__Assignment__:
All records below must be reproduced exactly, although any pictures they contain are to be omitted.

*** Input material ***

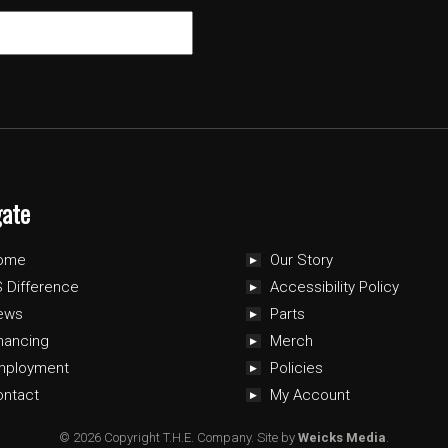
gate
ome
Our Story
 Difference
Accessibility Policy
ews
Parts
nancing
Merch
mployment
Policies
ontact
My Account
© 2026 Copyright T.H.E. Company.
Site by
Weicks Media
.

*** End of Input material ***

__Response area__:
gate
ome
Our Story
 Difference
Accessibility Policy
ews
Parts
nancing
Merch
mployment
Policies
ontact
My Account
© 2026 Copyright T.H.E. Company.
Site by
Weicks Media
.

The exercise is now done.